- _DATA EXTRACTS_:
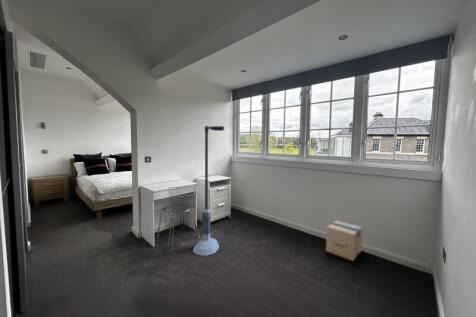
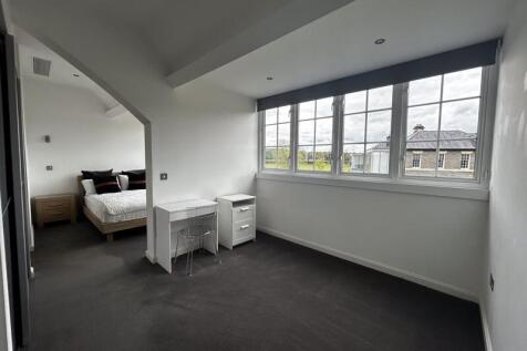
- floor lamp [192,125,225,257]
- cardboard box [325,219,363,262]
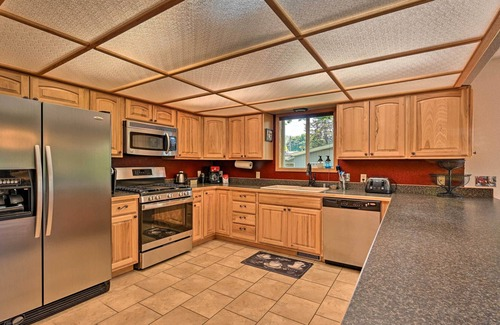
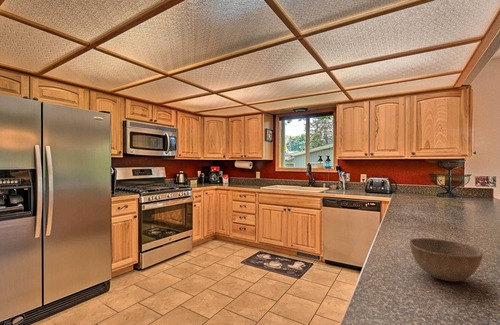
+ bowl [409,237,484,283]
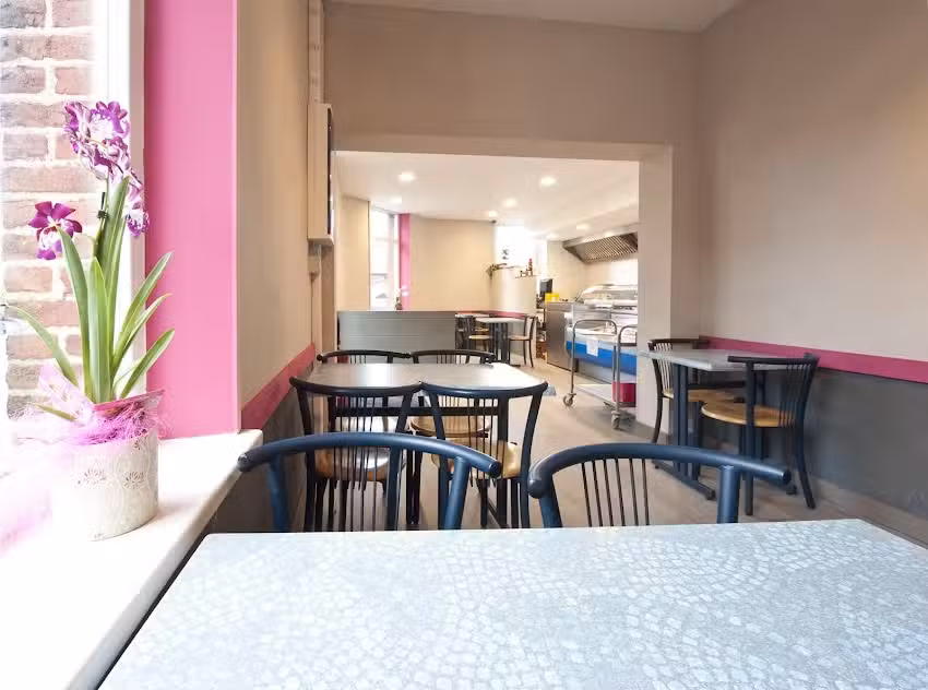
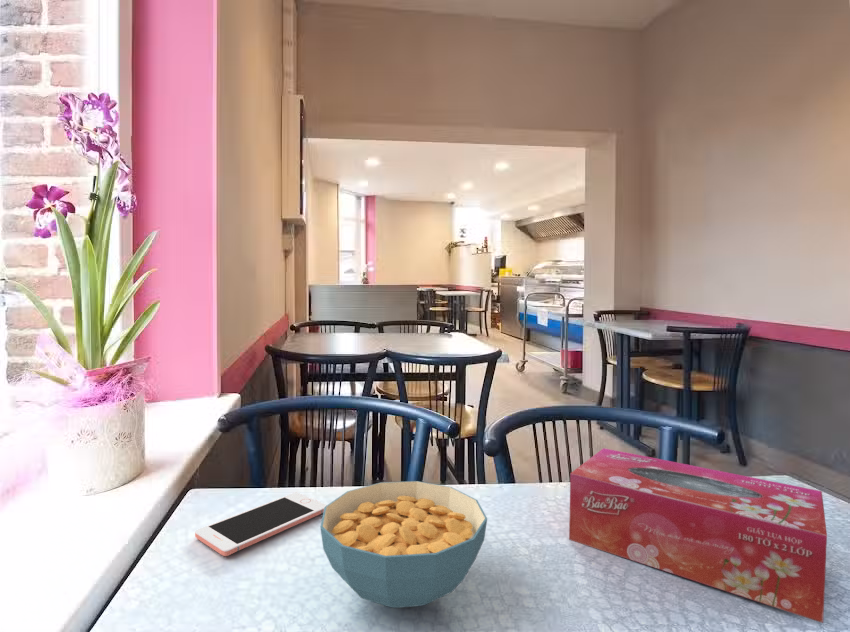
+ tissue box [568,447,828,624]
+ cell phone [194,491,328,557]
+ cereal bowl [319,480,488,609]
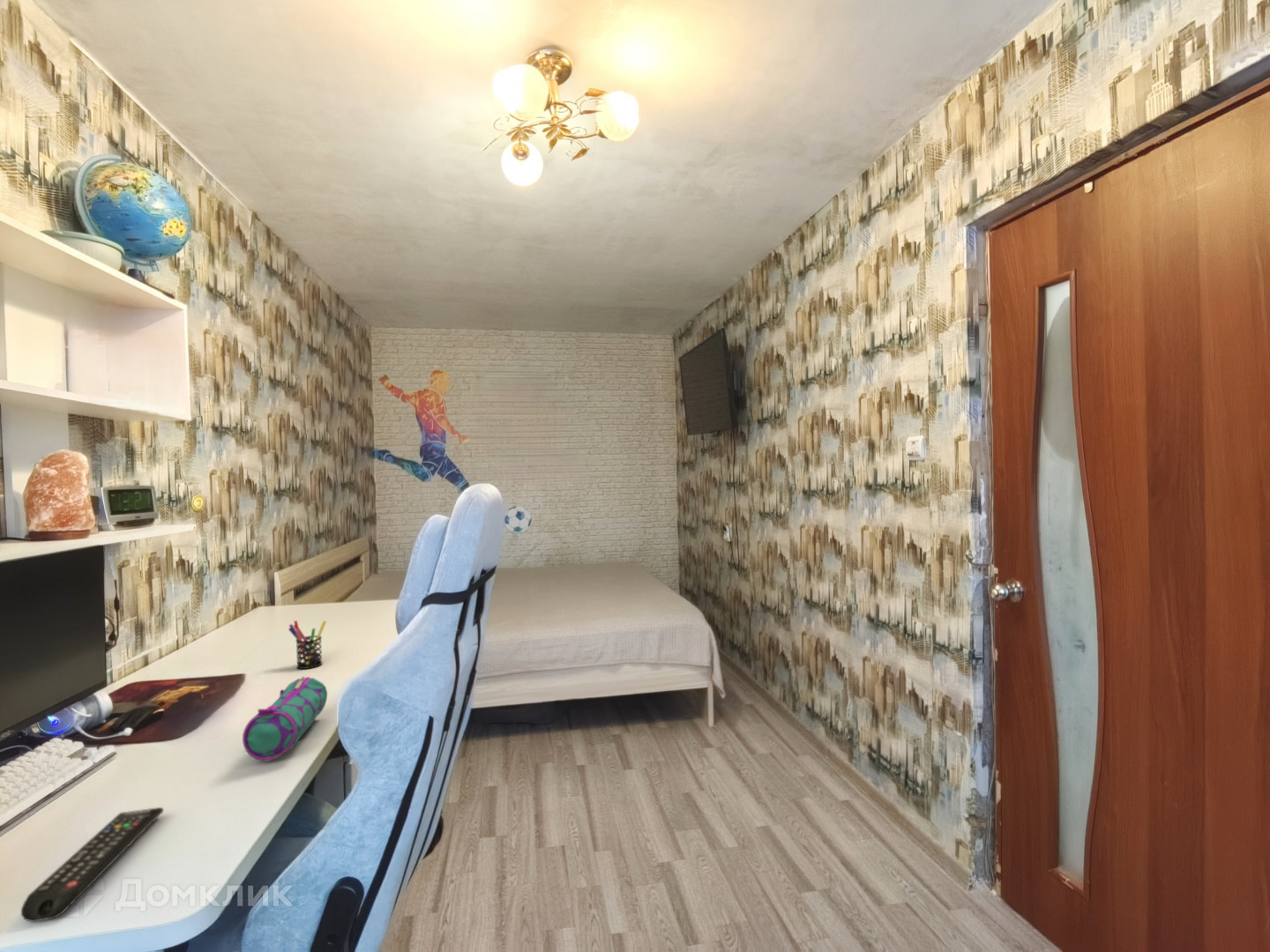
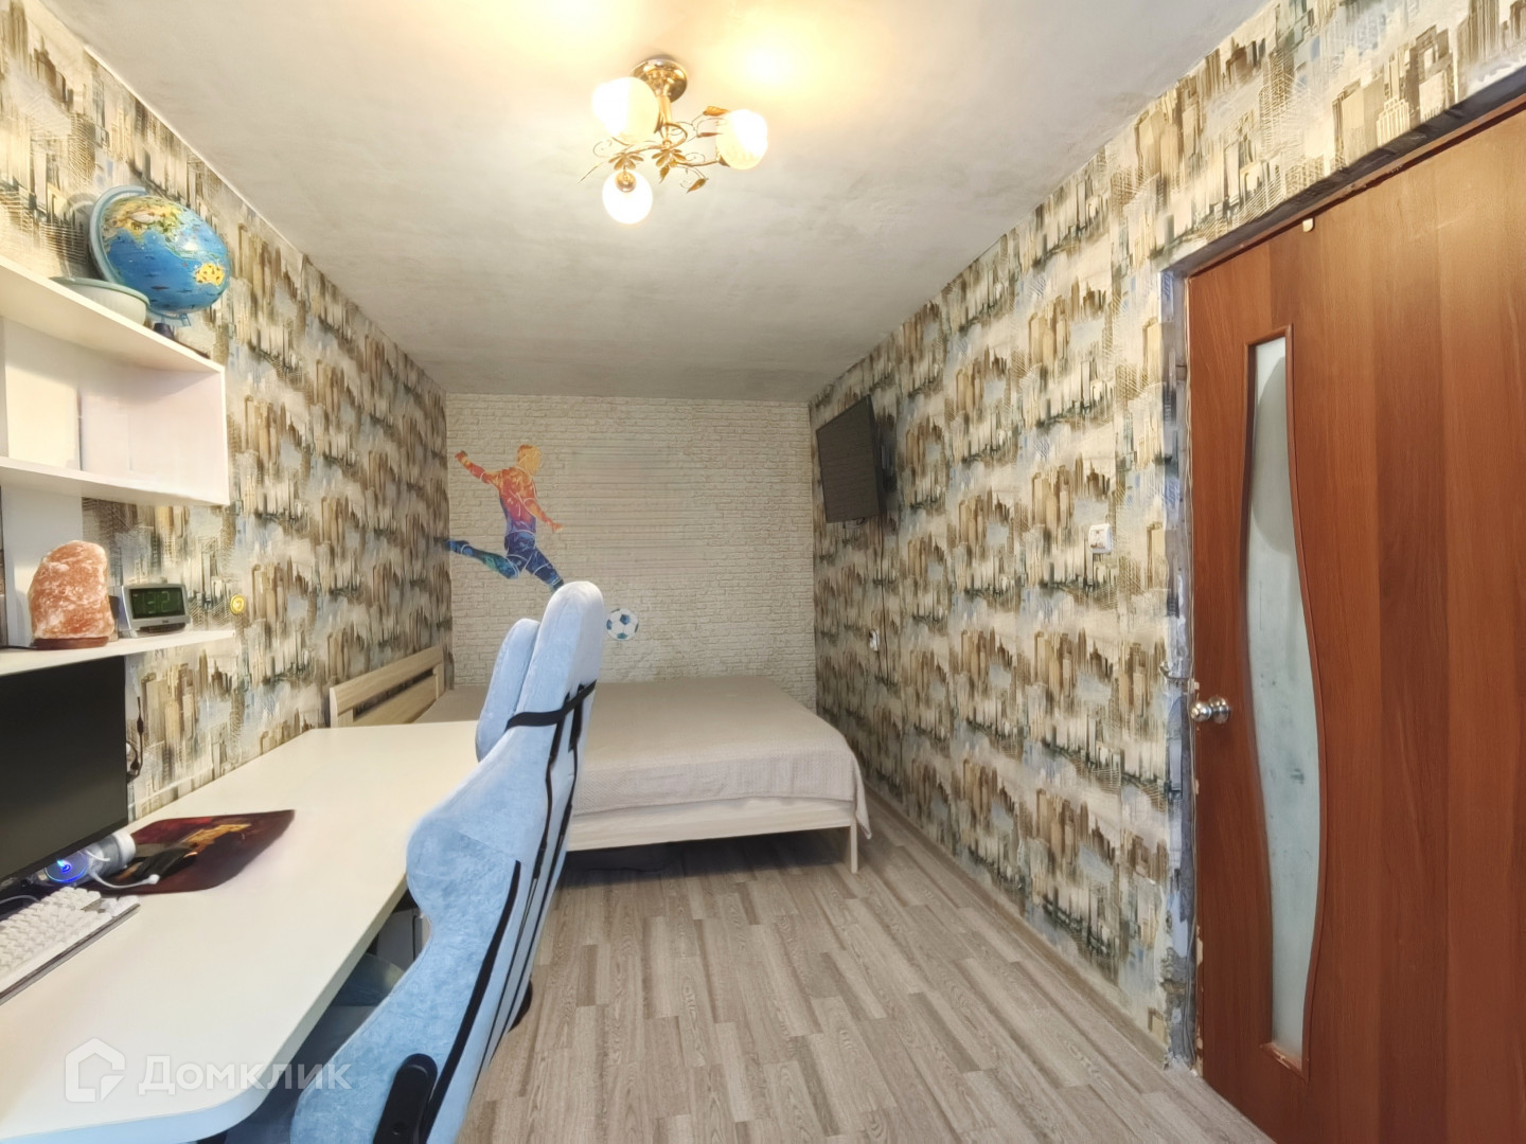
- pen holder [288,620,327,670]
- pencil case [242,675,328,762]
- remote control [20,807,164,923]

- _TASK DETAILS_: Each entry above should be given again exactly, with its pictures omitted.

- _EXPECTED OUTPUT_:
- floor lamp [192,125,225,257]
- cardboard box [325,219,363,262]
+ bowl [409,237,484,283]
+ tissue box [568,447,828,624]
+ cell phone [194,491,328,557]
+ cereal bowl [319,480,488,609]
- pen holder [288,620,327,670]
- pencil case [242,675,328,762]
- remote control [20,807,164,923]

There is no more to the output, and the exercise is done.